Anonymous 0 Comments

People rarely die instantly from electrocution.

Anyone in the trades has had to sit through safety videos of them describing how you go when you get hit with high current.

People will ignite when a breaker box blows up in their face and live long enough to reach the hospital.

For someone to drop dead on the spot the current has to cross your heart. Left arm to right leg, or reverse, is the quickest way, or arm to arm but if you are sweating it will carry across skin before you finally go.

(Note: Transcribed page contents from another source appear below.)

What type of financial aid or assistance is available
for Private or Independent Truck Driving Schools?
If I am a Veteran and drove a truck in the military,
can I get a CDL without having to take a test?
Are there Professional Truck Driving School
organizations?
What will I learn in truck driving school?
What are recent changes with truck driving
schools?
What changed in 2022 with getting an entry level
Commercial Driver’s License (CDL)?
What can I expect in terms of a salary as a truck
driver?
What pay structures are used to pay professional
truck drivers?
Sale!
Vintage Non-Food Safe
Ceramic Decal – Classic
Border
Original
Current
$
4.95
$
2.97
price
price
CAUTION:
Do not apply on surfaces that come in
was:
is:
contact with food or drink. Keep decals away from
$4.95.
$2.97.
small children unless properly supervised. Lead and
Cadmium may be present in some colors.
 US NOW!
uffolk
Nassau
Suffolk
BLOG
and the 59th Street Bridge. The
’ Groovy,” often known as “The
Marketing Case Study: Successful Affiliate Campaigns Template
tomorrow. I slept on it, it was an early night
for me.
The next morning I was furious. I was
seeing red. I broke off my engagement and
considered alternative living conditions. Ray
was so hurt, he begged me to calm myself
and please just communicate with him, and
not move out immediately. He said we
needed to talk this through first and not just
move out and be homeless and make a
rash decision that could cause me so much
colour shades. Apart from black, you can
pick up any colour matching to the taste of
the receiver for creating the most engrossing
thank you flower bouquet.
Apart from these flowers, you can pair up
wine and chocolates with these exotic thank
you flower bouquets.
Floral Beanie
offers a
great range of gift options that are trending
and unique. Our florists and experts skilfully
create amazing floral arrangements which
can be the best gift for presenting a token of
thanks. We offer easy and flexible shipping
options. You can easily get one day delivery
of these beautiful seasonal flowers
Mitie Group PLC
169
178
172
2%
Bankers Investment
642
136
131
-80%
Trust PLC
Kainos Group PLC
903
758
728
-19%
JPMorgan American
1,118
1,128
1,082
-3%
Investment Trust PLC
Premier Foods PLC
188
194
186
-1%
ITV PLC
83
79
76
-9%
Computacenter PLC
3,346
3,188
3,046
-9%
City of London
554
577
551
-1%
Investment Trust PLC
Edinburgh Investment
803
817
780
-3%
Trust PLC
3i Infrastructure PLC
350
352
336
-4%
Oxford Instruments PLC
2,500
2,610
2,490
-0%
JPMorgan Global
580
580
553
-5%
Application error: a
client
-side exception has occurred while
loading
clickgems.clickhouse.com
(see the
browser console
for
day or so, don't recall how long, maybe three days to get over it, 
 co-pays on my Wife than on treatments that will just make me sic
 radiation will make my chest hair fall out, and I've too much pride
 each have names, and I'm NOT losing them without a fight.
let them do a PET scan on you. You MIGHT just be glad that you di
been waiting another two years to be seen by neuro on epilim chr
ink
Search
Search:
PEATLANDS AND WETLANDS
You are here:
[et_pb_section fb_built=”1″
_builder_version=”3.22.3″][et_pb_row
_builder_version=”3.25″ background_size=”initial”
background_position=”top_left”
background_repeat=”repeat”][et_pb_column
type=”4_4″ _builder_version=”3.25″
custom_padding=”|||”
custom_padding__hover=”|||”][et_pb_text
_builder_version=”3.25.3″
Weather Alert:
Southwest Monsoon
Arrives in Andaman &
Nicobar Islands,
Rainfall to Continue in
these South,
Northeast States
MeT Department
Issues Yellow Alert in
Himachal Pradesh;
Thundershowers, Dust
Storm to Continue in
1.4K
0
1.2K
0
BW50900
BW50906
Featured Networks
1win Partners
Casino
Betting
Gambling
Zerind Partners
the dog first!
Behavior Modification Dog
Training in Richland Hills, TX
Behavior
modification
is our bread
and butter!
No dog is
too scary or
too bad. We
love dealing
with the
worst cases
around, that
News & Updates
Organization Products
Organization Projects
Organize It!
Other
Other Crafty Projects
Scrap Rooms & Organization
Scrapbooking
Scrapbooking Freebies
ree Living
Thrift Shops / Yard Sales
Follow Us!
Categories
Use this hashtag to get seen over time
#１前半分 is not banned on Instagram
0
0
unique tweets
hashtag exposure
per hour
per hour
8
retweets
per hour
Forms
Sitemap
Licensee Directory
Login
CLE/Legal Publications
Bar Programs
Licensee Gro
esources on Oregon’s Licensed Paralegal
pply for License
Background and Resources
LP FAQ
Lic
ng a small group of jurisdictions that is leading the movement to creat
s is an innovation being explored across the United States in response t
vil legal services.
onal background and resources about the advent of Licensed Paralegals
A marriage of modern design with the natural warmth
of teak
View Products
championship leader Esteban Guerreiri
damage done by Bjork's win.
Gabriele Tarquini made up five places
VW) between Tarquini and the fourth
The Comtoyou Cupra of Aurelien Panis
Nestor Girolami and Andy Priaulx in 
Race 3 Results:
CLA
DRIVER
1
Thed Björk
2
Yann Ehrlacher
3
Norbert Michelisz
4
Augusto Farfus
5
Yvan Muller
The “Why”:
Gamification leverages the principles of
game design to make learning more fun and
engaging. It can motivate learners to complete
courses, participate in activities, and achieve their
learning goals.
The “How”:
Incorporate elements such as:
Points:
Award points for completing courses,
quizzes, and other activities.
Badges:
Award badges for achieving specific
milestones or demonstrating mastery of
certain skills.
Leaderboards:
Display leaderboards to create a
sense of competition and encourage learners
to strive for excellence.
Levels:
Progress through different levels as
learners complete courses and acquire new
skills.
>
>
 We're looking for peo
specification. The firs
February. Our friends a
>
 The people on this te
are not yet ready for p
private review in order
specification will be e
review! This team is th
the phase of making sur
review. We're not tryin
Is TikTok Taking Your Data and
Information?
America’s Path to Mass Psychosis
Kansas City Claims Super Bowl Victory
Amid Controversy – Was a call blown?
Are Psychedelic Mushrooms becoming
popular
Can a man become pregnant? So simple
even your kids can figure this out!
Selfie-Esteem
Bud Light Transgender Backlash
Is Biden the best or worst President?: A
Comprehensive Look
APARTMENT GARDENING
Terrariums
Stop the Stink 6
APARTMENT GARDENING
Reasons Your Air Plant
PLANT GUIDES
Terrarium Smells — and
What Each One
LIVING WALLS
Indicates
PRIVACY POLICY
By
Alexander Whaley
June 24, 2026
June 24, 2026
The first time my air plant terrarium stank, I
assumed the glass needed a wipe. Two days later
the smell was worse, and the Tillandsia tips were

The electric chair is killing you by cooking your brain, not by stopping your heart, and depending on the paths the current takes to get to ground that can lead to a very long, painful death.

Anonymous 0 Comments

Oh no! We accidentally melted this serial child rapists face off totally by accident! Anyways… Whos next on the list? And could somebody please get the hose?

I joke, but the cruelty was kind of the point. Electrocution replaced hanging in 1888 as it was more ‘humane’, or at least that was the excuse given. The very first electrocution was a horror show and it certainly wasn’t the last example of cruel and unusual punishment via electrocution. The fact that it was widely adopted after the first botched attempt tells you what you need to know. To answer your question, they don’t kill people instantly because they’re not supposed to. Making it more instant would be a waste of electricity.

You’ll never find an assisted suicide method that uses electrocution despite how ‘humane’ it is supposed to be. Oxygen displacement is generally considered painless and peaceful.